INTERVIEW - André Cicollela, chercheur en santé environnementale, dénonce les franchises médicales...
André Cicollela, chercheur en santé environnementale, hostile aux franchises médicales appelle à une remise à plat de notre système de santé.
Les députés sont en train d’examiner le Projet de loi de financement de la Sécurité sociale, qui comprend notamment les franchises médicales. Que pensez-vous de cette mesure?
C’est une stratégie qui consiste à détricoter notre système d’assurance-maladie pour rompre avec le système de solidarité et s’orienter vers un modèle à l’américaine, avec des assurances privées.
L’argument selon lequel ces franchises permettront d’économiser 850 millions d’euros ne vous convainc pas?
Non, cela ne réglera rien sur le plan financier, bien au contraire.

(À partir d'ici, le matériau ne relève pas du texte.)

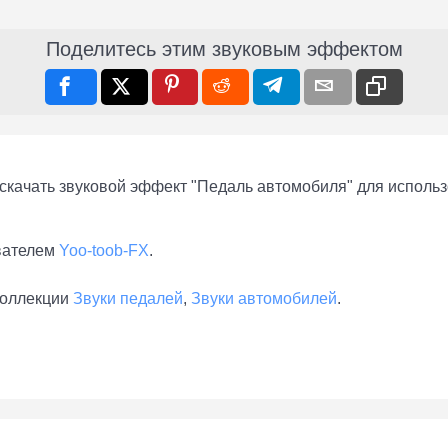
Поделитесь этим звуковым эффектом
скачать звуковой эффект "Педаль автомобиля" для использо
вателем
Yoo-toob-FX
.
коллекции
Звуки педалей
,
Звуки автомобилей
.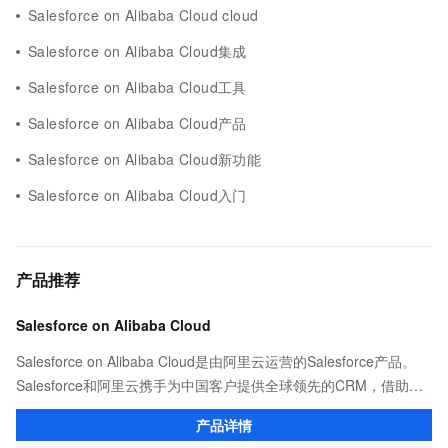
Salesforce on Alibaba Cloud cloud
Salesforce on Alibaba Cloud集成
Salesforce on Alibaba Cloud工具
Salesforce on Alibaba Cloud产品
Salesforce on Alibaba Cloud新功能
Salesforce on Alibaba Cloud入门
产品推荐
Salesforce on Alibaba Cloud
Salesforce on Alibaba Cloud是由阿里云运营的Salesforce产品。
Salesforce和阿里云携手为中国客户提供全球领先的CRM，借助客
户360为客户提供个性化体验，助您企业腾飞。
产品详情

Les personnes les plus démunies vont attendre encore plus avant d’aller consulter un médecin et se faire prescrire des médicaments. Résultat, elles auront accès aux soins une fois leur état aggravé, ce qui coûtera bien plus cher au final à la Sécurité sociale.
Que préconiseriez-vous, alors, pour en finir avec la spirale déficitaire de l’assurance-maladie?
Une remise à plat totale. Je plaide pour un «Grenelle» de la santé qui mettrait, comme pour l’environnement, l’accent sur la prévention. Les cancers ont augmenté de 63% en 20 ans, le diabète de 50% en 10 ans. Le coût de cette pathologie a doublé en cinq ans. Il n’y a pas de doute, l’environnement et notre mode de vie ont une incidence considérable sur notre santé et donc sur les dépenses de protection sociale.